La démarche discrète et la retenue qui régissent le film épousent le rythme de son personnage, faisant ressentir une présence totale à ce qui le submerge. Cette intensité, on la doit à l’acteur Adam Bessa, dont la gravité, l’intériorité sombre, presque douloureuse, donnent la mesure de l’enjeu, et du péril qu’il comporte. À Cannes, l’acteur a reçu le Prix d’interprétation pour son rôle dans un autre film (présenté à Un Certain Regard) : Cas (2022), par Lotfy Nathan.

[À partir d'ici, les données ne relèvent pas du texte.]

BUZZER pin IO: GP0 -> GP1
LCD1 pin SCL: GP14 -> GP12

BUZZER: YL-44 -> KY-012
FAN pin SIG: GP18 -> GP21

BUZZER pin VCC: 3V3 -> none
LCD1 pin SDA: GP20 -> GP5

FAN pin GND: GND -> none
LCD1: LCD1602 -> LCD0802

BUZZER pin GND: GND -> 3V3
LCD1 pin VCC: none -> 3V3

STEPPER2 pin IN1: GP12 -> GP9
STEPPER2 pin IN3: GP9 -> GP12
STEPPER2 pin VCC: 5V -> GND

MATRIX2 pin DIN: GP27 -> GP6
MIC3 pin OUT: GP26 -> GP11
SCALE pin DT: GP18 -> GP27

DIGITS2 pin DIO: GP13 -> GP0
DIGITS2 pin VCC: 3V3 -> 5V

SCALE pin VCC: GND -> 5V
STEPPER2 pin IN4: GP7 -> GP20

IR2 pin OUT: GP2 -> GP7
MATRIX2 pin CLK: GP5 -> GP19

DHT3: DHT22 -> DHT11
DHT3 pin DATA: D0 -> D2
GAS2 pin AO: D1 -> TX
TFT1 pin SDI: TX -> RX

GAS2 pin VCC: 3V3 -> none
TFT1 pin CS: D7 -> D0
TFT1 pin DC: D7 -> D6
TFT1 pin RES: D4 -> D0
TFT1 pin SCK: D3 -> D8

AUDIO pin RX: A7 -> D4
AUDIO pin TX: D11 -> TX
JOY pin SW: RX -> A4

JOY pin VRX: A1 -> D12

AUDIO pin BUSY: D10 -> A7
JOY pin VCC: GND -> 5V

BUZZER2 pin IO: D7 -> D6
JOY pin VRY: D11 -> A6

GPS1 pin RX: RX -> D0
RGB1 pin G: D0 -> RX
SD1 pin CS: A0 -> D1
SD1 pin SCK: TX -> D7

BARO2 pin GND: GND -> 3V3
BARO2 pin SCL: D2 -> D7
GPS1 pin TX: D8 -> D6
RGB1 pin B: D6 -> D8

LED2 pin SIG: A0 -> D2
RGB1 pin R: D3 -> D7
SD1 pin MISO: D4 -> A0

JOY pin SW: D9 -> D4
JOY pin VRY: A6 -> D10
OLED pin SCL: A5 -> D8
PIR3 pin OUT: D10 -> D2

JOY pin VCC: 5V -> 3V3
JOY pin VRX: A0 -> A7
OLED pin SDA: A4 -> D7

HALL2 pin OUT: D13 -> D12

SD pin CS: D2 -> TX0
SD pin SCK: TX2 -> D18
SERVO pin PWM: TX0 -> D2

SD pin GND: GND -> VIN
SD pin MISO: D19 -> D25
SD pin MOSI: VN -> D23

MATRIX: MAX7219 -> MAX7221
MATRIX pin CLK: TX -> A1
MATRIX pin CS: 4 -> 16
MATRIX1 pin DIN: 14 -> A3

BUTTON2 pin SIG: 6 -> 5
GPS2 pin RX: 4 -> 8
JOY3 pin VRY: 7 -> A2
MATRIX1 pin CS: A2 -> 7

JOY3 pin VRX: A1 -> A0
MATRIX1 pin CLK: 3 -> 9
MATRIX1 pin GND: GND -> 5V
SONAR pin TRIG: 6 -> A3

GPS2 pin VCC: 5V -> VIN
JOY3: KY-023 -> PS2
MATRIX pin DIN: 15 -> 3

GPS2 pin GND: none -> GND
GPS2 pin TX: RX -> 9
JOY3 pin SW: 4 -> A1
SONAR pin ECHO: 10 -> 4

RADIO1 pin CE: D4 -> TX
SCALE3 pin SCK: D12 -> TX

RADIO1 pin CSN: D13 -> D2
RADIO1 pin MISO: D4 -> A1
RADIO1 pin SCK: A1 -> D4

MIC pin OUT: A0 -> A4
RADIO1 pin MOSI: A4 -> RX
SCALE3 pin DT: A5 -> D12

Cette intensité est aussi due au parcours du réalisateur Jonathan Millet, qui a parcouru et filmé une cinquantaine de pays au Moyen-Orient, en Amérique du Sud et en Afrique, et a vécu en Syrie, à Alep, où il a appris l’arabe. De ces expériences, il a tiré plusieurs films documentaires, qui racontent tous l’exil à travers des histoires individuelles fortes : Et nous marcherons toujours (2017), sur l’invisibilité des immigrés sans papiers ; Ceuta, douce prisonréalisé avec Loïc H. Rechi (2012), qui suit la trajectoire de cinq migrants ; Disparition (2020), filmé en Amazonie, représentant Amadeo, le dernier des hommes à parler Taushiro et dont la fin est proche.